The video clip, recorded four days after Northington was found with his skull fractured at a vacant house on Sept. 2, 2013, shows Elmore shortly after his arrest in an interrogation room at the Dinwiddie Sheriff’s Office.
Speaking quietly but visibly nervous, Elmore does not confess to the crime but says he saw a group of black men attack Northington. When Adams presses him for more, Elmore raises his voice, saying that this would get him “in a bunch of more (expletive) with these n-s.”
Adams tries to calm him.
“No, it’s not,” he tells Elmore in the video. “We’re gonna protect you, man. We’re gonna protect you. These n-s are not going to get to you. … You’re not gonna be in no hot water with those n-s. Tell me what happened, man.”

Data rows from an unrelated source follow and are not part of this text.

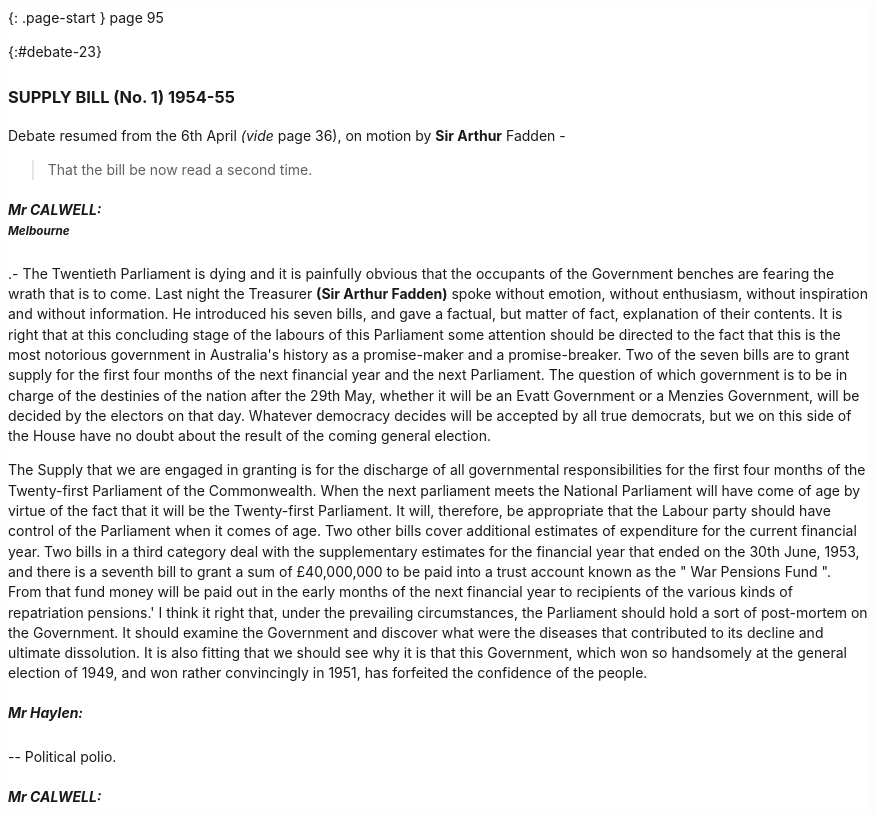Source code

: {: .page-start }
page 95

{:#debate-23}
### SUPPLY BILL (No. 1) 1954-55

Debate resumed from the 6th April  *(vide*  page 36), on motion by  **Sir Arthur**  Fadden - 

  >That the bill be now read a second time. 

##### Mr CALWELL:<br><small class="text-muted">Melbourne</small>

.- The Twentieth Parliament is dying and it is painfully obvious that the occupants of the Government benches are fearing the wrath that is to come. Last night the Treasurer  **(Sir Arthur Fadden)**  spoke without emotion, without enthusiasm, without inspiration and without information. He introduced his seven bills, and gave a factual, but matter of fact, explanation of their contents. It is right that at this concluding stage of the labours of this Parliament some attention should be directed to the fact that this is the most notorious government in Australia's history as a promise-maker and a promise-breaker. Two of the seven bills are to grant supply for the first four months of the next financial year and the next Parliament. The question of which government is to be in charge of the destinies of the nation after the 29th May, whether it will be an Evatt Government or a Menzies Government, will be decided by the electors on that day. Whatever democracy decides will be accepted by all true democrats, but we on this side of the House have no doubt about the result of the coming general election. 

The Supply that we are engaged in granting is for the discharge of all governmental responsibilities for the first four months of the Twenty-first Parliament of the Commonwealth. When the next parliament meets the National Parliament will have come of age by virtue of the fact that it will be the Twenty-first Parliament. It will, therefore, be appropriate that the Labour party should have control of the Parliament when it comes of age. Two other bills cover additional estimates of expenditure for the current financial year. Two bills in a third category deal with the supplementary estimates for the financial year that ended on the 30th June, 1953, and there is a seventh bill to grant a sum of £40,000,000 to be paid into a trust account known as the " War Pensions Fund ". From that fund money will be paid out in the early months of the next financial year to recipients of the various kinds of repatriation pensions.' I think it right that, under the prevailing circumstances, the Parliament should hold a sort of post-mortem on the Government. It should examine the Government and discover what were the diseases that contributed to its decline and ultimate dissolution. It is also fitting that we should see why it is that this Government, which won so handsomely at the general election of 1949, and won rather convincingly in 1951, has forfeited the confidence of the people. 

##### Mr Haylen:

-- Political polio. 

##### Mr CALWELL:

Adams said he has not and never would use the slur in any other scenario, public or private, and that his interrogation resulted in Elmore’s conviction.
“I was able to get a confession, and the man is in the penitentiary now as a result of it. What more can I say about it? I just can’t believe they would resort to this,” he said.
But Dinwiddie County Commonwealth’s Attorney Ann Cabell Baskervill said the lead investigator in the case, not Adams, got Elmore to confess and that the sheriff was not present for most of the interrogation.
“During the short time of the interview when Elmore was speaking to the sheriff during this part of the interview, Elmore was trying to escape all responsibility by blaming his own violence on nameless, faceless assailants as he described,” Baskervill said. “He only made relevant and helpful concessions after the sheriff left the interview room.”
In an interview at her Dinwiddie Courthouse office Tuesday, Baskervill, running for her first full term as an independent, said she was “shocked” when she first saw the video during the preliminary stages of the investigation and later at trial.
“That is a word that is shockingly offensive. I was shaking, I was so upset. To hear it in an investigative context from the head of a law-enforcement agency is even worse, scary worse,” she said.
The suspect’s concessions were made “thanks to good, professional interrogation and investigation” and were made “more powerful” when the defendant testified in his own defense and made his own case much worse, Baskervill said.
“The fact that a murderer is now, appropriately, in the penitentiary should not in any way be attributed to the vulgarity used in (the sheriff’s) interview. Absolutely no good came from the vulgarity; it is nothing but unacceptable under any circumstances, and certainly under circumstances of law enforcement and criminal justice. Use of the N-word is the antithesis of justice,” she said.
Baskervill said Adams should apologize publicly for using the slur.
Adams has served since 2012. On Nov. 3, he faces three challengers: Millard B. Harman, Darryl E. Hayes and Ryan L. Porter, who are running as independents. The GOP committee has endorsed Porter, said McCray, the organization’s chairman.
J. Barrett Chappell Jr., chairman of the Dinwiddie Democratic Committee, said it could not comment on “interrogation practices” but that it opposed “disrespectful terms.”
“We cannot say whether or not his interrogation practices are acceptable, being that we are not law-enforcement professionals. We leave that determination to a body of his peers, like sheriffs or police chiefs,” he said. The party, he added, does not “discriminate or use any disrespectful terms against any ethnic group.”